Human Genetic Engineering: Designing the Future As the rate of advancements in technology and science continue to grow, ideas that were once viewed as science fiction are now becoming reality. As we collectively advance as a society, ethical dilemmas arise pertaining to scientific advancement, specifically concerning the controversial topic of genetic engineering in humans.
In an article titled “The Ethical Implications of Gene Therapy” the group of advisers on Ethical Implications of Biotechnology of the European commission states issues and rules that should be abided by, along with beliefs on the direction of biotechnology. At its present stage, biotechnology focuses on serious diseases which are incurable at the moment, however through this research treatment for these diseases could be found. The group of advisers feel that there should be levels at which research should focus on, instead of jumping into it all at once. Basic research should be carried out prior to clinical trials, and then move on to biotechnology. This can be done by supporting research actions, organizing training and exchange programs or any other appropriate means. Gene therapy protocols require that ethical evaluation consists of processes assuring quality, transparency and efficiency without delays of treatment to the patients who need it. This is crucial because an inefficient, poor quality treatment could cost someone their life. The group also feels that gene therapy research should be restricted to serious diseases for which there is not a current treatment. Expanding research to other things could be done if a medical evaluation calls for it. Equal access should be assured to all researchers within the European Union, thus sharing information and helping to improve orphan drugs. This could also save time and money. In order to insure the public of what is going on, conclusions of evaluations should regularly be published to encourage public debate. The public is not usually informed much about genetic therapy and many people have the wrong idea about it. Should reports be published more often, there will be less public confusion and ridicule.
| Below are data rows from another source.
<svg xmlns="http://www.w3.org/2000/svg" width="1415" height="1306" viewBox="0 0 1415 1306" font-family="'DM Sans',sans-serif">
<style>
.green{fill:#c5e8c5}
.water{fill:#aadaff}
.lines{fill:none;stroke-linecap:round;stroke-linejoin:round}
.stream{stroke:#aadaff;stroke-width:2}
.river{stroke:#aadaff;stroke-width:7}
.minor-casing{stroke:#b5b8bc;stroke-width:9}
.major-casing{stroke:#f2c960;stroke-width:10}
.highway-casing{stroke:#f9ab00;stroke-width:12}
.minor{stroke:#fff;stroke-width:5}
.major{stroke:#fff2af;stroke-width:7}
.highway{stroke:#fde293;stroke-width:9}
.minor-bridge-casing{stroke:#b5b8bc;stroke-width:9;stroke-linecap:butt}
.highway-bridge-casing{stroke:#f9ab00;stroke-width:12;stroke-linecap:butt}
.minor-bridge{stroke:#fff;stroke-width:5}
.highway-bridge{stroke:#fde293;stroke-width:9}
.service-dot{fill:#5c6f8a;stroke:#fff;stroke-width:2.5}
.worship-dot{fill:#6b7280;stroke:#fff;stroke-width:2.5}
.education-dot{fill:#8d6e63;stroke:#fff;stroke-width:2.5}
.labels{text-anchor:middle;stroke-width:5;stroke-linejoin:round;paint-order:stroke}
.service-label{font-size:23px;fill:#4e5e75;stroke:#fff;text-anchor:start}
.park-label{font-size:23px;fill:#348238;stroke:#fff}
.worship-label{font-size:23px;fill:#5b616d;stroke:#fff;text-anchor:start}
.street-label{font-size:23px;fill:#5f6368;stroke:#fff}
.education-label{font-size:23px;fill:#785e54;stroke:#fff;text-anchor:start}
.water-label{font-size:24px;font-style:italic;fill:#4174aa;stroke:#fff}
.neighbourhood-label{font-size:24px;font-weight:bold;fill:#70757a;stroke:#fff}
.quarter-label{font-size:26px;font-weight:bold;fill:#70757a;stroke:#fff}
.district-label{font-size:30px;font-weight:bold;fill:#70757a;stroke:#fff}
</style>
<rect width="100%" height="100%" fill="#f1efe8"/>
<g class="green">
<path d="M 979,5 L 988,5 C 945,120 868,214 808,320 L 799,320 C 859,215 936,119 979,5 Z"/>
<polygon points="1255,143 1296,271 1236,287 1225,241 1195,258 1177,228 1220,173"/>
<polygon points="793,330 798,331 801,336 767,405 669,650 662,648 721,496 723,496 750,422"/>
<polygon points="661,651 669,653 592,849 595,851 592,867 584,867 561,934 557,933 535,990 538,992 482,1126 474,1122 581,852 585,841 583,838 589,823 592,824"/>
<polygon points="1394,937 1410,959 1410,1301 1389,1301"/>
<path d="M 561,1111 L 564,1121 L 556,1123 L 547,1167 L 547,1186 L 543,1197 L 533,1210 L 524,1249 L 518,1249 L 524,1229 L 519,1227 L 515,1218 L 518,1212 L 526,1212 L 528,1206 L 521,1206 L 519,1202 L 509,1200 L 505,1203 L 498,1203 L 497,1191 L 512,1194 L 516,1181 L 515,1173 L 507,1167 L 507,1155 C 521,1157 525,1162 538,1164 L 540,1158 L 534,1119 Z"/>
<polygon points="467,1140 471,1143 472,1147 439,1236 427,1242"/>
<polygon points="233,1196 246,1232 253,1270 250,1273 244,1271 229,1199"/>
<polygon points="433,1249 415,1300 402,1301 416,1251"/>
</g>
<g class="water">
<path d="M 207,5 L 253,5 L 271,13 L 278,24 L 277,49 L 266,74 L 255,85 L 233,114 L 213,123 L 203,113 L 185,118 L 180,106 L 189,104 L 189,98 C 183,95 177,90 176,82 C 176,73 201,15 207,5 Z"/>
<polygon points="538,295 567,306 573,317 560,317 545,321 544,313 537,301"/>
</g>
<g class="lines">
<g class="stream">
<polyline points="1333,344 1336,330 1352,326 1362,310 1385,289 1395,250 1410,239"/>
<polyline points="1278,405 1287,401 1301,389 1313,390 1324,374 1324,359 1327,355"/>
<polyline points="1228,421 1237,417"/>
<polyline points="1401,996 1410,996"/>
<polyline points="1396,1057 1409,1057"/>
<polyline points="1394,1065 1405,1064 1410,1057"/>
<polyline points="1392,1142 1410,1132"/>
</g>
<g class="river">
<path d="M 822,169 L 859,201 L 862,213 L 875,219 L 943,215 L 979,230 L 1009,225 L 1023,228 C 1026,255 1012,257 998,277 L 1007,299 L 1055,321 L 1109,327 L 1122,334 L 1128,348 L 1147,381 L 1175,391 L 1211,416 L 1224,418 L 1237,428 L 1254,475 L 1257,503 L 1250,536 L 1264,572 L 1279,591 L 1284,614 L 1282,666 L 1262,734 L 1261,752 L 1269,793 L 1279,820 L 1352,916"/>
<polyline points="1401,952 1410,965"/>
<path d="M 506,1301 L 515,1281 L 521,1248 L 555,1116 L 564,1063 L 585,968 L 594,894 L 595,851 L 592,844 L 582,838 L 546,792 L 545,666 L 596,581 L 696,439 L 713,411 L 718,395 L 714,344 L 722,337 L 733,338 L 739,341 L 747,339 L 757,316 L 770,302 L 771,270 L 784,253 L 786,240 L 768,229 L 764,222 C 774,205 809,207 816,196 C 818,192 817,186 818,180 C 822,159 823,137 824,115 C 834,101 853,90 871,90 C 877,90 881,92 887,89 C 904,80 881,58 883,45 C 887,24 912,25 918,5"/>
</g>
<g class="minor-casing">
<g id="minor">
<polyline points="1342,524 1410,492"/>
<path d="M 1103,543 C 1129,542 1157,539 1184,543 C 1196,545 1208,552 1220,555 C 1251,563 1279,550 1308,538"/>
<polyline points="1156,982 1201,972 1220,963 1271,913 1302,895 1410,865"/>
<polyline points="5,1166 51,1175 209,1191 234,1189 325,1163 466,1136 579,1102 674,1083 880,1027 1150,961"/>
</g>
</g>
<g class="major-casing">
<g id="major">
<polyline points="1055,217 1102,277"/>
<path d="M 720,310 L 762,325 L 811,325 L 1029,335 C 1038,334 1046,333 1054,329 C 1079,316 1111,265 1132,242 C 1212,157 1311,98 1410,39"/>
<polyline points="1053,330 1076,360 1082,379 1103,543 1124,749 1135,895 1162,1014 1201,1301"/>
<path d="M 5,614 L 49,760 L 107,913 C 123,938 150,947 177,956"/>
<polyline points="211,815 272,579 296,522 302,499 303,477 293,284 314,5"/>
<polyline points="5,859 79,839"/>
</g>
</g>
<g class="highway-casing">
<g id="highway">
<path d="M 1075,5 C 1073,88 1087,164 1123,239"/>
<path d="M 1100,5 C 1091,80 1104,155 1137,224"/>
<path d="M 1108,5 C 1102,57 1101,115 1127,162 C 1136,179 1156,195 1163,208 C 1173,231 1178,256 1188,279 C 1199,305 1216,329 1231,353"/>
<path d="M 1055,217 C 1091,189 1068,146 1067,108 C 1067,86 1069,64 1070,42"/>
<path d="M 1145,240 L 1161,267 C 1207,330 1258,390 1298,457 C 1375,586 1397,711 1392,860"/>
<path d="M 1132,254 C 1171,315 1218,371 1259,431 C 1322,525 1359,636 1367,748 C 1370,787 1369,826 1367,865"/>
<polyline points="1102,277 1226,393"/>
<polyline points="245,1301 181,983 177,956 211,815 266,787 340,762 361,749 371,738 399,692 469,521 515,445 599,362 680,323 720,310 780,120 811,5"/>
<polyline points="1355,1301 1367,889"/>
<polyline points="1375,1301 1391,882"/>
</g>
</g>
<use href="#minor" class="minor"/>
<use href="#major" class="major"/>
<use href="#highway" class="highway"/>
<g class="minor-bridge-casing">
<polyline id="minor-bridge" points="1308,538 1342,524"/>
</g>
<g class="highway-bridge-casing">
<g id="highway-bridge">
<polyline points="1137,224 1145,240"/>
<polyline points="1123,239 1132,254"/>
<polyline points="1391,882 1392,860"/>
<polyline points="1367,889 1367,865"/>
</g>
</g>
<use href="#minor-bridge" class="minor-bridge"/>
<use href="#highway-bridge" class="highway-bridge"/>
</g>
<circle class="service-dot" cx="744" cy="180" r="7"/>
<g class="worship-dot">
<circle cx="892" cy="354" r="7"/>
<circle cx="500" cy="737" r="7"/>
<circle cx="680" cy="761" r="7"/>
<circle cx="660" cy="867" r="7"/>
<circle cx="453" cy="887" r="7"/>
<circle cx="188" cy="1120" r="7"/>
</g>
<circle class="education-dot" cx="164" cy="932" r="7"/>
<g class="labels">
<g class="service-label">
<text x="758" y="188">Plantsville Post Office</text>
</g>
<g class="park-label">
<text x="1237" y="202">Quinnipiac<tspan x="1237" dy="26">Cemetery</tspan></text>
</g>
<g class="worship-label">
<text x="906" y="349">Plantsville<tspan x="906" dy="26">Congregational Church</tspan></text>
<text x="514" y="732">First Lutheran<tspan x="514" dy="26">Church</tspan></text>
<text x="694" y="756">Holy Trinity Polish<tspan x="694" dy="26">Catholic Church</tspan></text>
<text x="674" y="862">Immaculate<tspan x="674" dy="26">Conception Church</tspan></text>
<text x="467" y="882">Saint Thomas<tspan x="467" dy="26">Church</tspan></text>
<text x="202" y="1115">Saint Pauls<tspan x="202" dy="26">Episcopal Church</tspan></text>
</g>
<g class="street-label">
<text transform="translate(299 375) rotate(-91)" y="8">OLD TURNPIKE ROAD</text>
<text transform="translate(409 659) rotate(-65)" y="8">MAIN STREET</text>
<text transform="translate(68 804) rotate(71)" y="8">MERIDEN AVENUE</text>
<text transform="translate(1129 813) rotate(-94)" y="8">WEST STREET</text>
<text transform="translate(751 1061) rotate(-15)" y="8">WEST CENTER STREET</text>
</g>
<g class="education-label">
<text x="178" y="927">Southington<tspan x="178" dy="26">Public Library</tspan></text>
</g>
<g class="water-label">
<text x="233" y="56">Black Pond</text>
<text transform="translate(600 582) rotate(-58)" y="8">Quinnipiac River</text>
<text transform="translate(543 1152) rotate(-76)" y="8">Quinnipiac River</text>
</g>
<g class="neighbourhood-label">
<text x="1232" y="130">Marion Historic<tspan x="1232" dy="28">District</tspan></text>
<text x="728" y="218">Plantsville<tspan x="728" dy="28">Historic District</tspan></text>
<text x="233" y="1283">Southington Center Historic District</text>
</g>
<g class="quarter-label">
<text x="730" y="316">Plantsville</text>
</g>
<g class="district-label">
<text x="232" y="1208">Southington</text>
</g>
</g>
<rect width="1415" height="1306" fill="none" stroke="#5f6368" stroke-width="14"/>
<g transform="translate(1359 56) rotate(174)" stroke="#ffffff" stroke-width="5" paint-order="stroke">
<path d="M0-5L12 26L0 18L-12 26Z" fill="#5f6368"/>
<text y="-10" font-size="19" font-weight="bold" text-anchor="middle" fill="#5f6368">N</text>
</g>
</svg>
Scientists and the general population favor genetic engineering because of the effects it has for the future generation; the advanced technology has helped our society to freely perform any improvements. Genetic engineering is currently an effective yet dangerous way to make this statement tangible. Though it may sound easy and harmless to change one’s genetic code, the conflicts do not only involve the scientific possibilities but also the human morals and ethics. When the scientists first used mice to practice this experiment, they “improved learning and memory” but showed an “increased sensitivity to pain.” The experiment has proven that while the result are favorable, there is a low percentage of success rate. Therefore, scientists have concluded that the resources they currently own will not allow an approval from the society to continually code new genes. While coding a new set of genes for people may be a benefitting idea, some people oppose this idea.